SCO Group Inc appears to be backtracking on some of its claims to have hard evidence that Unix code has been passed into Linux, if its latest filing with the court concerning its case against IBM Corp is to be believed.
The Lindon, Utah-based company is suing IBM for $3bn for breach of contract and misappropriation of trade secrets, and has previously claimed to have positively identified over a million lines of Unix code in Linux.
However, in SCO’s general counsel, Ryan Tibbitts’ declaration to the Utah court that accompanied the company’s recent filing of evidence, SCO states that its engineers have reached the conclusion that parts of Linux have almost certainly been copied or derived from AIX or Dynix/ptx.
Almost certainly is not the same as absolute certainty, especially when referring to what is supposed to be SCO’s evidence that IBM has misappropriated its trade secrets, and especially when the Linux community has been waiting for 10 months for SCO to detail its claims.

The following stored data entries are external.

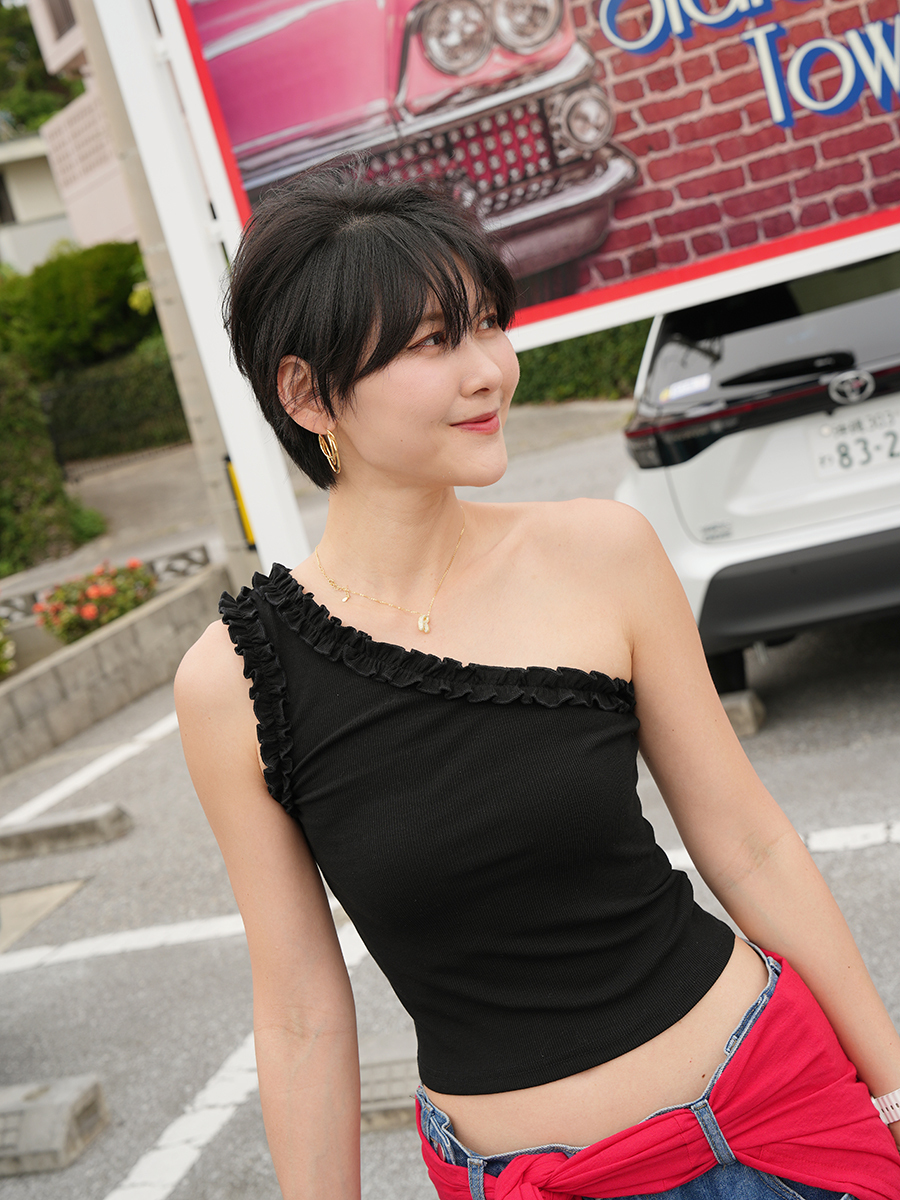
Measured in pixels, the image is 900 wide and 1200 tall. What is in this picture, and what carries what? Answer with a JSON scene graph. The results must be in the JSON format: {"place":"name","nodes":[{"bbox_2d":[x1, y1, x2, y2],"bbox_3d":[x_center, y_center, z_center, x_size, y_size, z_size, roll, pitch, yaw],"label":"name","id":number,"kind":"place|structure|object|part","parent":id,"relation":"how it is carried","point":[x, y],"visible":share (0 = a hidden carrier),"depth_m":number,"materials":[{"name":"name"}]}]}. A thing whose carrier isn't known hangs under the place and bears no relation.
{"place":"outdoors","nodes":[
{"label":"outdoors","id":0,"kind":"place"},
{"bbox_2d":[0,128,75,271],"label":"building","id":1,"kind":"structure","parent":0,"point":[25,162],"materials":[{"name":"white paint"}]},
{"bbox_2d":[0,0,142,271],"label":"building","id":2,"kind":"structure","parent":0,"point":[112,207],"depth_m":24.44,"materials":[{"name":"paint"}]},
{"bbox_2d":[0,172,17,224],"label":"window","id":3,"kind":"structure","parent":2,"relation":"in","point":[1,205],"depth_m":29.09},
{"bbox_2d":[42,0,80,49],"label":"window","id":4,"kind":"structure","parent":2,"relation":"in","point":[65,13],"depth_m":19.61,"materials":[{"name":"grey"}]},
{"bbox_2d":[0,559,230,777],"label":"low concrete wall","id":5,"kind":"structure","parent":0,"point":[119,628],"depth_m":8.19,"materials":[{"name":"grey concrete"}]},
{"bbox_2d":[0,620,15,678],"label":"flowering plant","id":6,"kind":"object","parent":5,"relation":"in","point":[1,661],"visible":0.96,"depth_m":8.86,"materials":[{"name":"green plant"}]},
{"bbox_2d":[34,559,157,645],"bbox_3d":[-1.895,0.063,9.080,0.764,0.506,0.799,-10,11,16],"label":"flowering shrub","id":7,"kind":"object","parent":5,"relation":"in","point":[87,613],"visible":0.7,"depth_m":8.99,"materials":[{"name":"plant"}]},
{"bbox_2d":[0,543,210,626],"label":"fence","id":8,"kind":"object","parent":5,"relation":"in","point":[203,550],"visible":0.47,"depth_m":9.59,"materials":[{"name":"grey concrete"}]},
{"bbox_2d":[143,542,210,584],"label":"block","id":9,"kind":"structure","parent":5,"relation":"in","point":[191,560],"depth_m":9.64,"materials":[{"name":"grey concrete"}]},
{"bbox_2d":[0,391,638,615],"label":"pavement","id":10,"kind":"structure","parent":0,"point":[557,419],"materials":[{"name":"grey concrete"}]},
{"bbox_2d":[0,430,898,1199],"label":"parking lot","id":11,"kind":"structure","parent":0,"point":[888,853],"materials":[{"name":"grey asphalt"}]},
{"bbox_2d":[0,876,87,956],"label":"concrete slab","id":12,"kind":"structure","parent":11,"relation":"in","point":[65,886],"depth_m":5.68,"materials":[{"name":"concrete"}]},
{"bbox_2d":[0,1073,108,1177],"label":"parking block","id":13,"kind":"object","parent":11,"relation":"on","point":[48,1107],"visible":0.99,"depth_m":3.84,"materials":[{"name":"grey concrete"}]},
{"bbox_2d":[0,803,130,861],"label":"parking block","id":14,"kind":"object","parent":11,"relation":"on","point":[72,825],"visible":0.97,"depth_m":6.30,"materials":[{"name":"grey concrete"}]},
{"bbox_2d":[1,711,176,832],"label":"parking line","id":15,"kind":"object","parent":11,"relation":"on","point":[85,777],"visible":0.92,"depth_m":7.21,"materials":[{"name":"white paint"}]},
{"bbox_2d":[0,914,250,974],"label":"parking line","id":16,"kind":"object","parent":11,"relation":"on","point":[179,936],"visible":0.81,"depth_m":5.21,"materials":[{"name":"white paint"}]},
{"bbox_2d":[76,0,300,585],"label":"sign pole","id":17,"kind":"object","parent":11,"relation":"on","point":[250,497],"visible":0.6,"depth_m":7.43,"materials":[{"name":"metal"}]},
{"bbox_2d":[224,454,256,548],"bbox_3d":[-0.929,-0.442,7.535,0.078,0.495,0.074,-10,11,16],"label":"yellow marker","id":18,"kind":"object","parent":17,"relation":"attached to","point":[238,490],"visible":0.31,"depth_m":7.51,"materials":[{"name":"yellow"}]},
{"bbox_2d":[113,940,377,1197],"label":"parking line","id":19,"kind":"object","parent":11,"relation":"on","point":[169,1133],"visible":0.81,"depth_m":3.86,"materials":[{"name":"white paint"}]},
{"bbox_2d":[358,1031,419,1133],"bbox_3d":[0.031,1.023,3.636,0.969,0.130,0.289,-10,11,16],"label":"parking block","id":20,"kind":"object","parent":11,"relation":"on","point":[377,1090],"visible":0.2,"depth_m":3.58,"materials":[{"name":"grey concrete"}]},
{"bbox_2d":[96,0,898,578],"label":"billboard","id":21,"kind":"object","parent":11,"relation":"on","point":[747,278],"visible":0.84,"depth_m":5.56},
{"bbox_2d":[171,158,899,1199],"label":"woman","id":22,"kind":"object","parent":11,"relation":"on","point":[384,366],"visible":1,"depth_m":1.93},
{"bbox_2d":[718,689,765,737],"bbox_3d":[0.726,0.424,5.761,0.660,0.119,0.287,-10,11,16],"label":"wheel stop","id":23,"kind":"object","parent":11,"relation":"on","point":[730,709],"visible":0.31,"depth_m":5.63,"materials":[{"name":"grey concrete"}]},
{"bbox_2d":[618,250,899,705],"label":"white car","id":24,"kind":"object","parent":11,"relation":"on","point":[827,419],"visible":0.7,"depth_m":5.43,"materials":[{"name":"white metal"}]},
{"bbox_2d":[659,372,711,401],"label":"sticker","id":25,"kind":"object","parent":24,"relation":"attached to","point":[688,389],"visible":0.98,"depth_m":5.62,"materials":[{"name":"white paper"}]},
{"label":"taillight strip","id":26,"kind":"part","parent":24,"relation":"part of","materials":[{"name":"red plastic"}]},
{"label":"wiper","id":27,"kind":"part","parent":24,"relation":"part of","materials":[{"name":"black"}]},
{"label":"bumper","id":28,"kind":"part","parent":24,"relation":"part of","materials":[{"name":"black plastic"}]},
{"bbox_2d":[809,403,899,477],"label":"license plate","id":29,"kind":"object","parent":24,"relation":"attached to","point":[883,434],"visible":0.97,"depth_m":5.41,"materials":[{"name":"white metal"}]},
{"bbox_2d":[668,821,899,868],"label":"parking line","id":30,"kind":"object","parent":11,"relation":"on","point":[691,863],"visible":0.58,"depth_m":4.52,"materials":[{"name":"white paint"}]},
{"label":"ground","id":31,"kind":"structure","parent":0},
{"bbox_2d":[0,0,79,136],"label":"tree","id":32,"kind":"object","parent":31,"relation":"on","point":[38,51],"visible":0.29,"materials":[{"name":"green plant"}]},
{"bbox_2d":[0,345,105,578],"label":"hedge","id":33,"kind":"object","parent":31,"relation":"on","point":[3,495],"visible":0.87,"depth_m":13.90,"materials":[{"name":"green plant"}]},
{"bbox_2d":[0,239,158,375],"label":"shrub","id":34,"kind":"object","parent":31,"relation":"on","point":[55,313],"visible":0.71,"depth_m":19.94,"materials":[{"name":"green plant"}]},
{"bbox_2d":[39,345,190,464],"bbox_3d":[-3.983,-2.024,19.055,2.823,1.500,0.696,-10,11,16],"label":"hedge","id":35,"kind":"object","parent":31,"relation":"on","point":[107,392],"visible":0.52,"depth_m":19.16,"materials":[{"name":"green plant"}]},
{"bbox_2d":[511,319,652,405],"bbox_3d":[1.851,-2.776,15.754,5.656,1.682,1.661,-10,11,16],"label":"hedge","id":36,"kind":"object","parent":31,"relation":"on","point":[545,376],"visible":0.17,"depth_m":15.71,"materials":[{"name":"green plant"}]}
]}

Tibbitts’ comments came in his declaration accompanying SCO’s response to a court order forcing it to reveal details of its evidence against IBM. In December the company was given 30 days by the US District Court of Utah to produce evidence supporting its claim that IBM has contributed Unix code to the open source Linux operating system, after IBM had filed two separate motions to compel discovery in October and November 2003.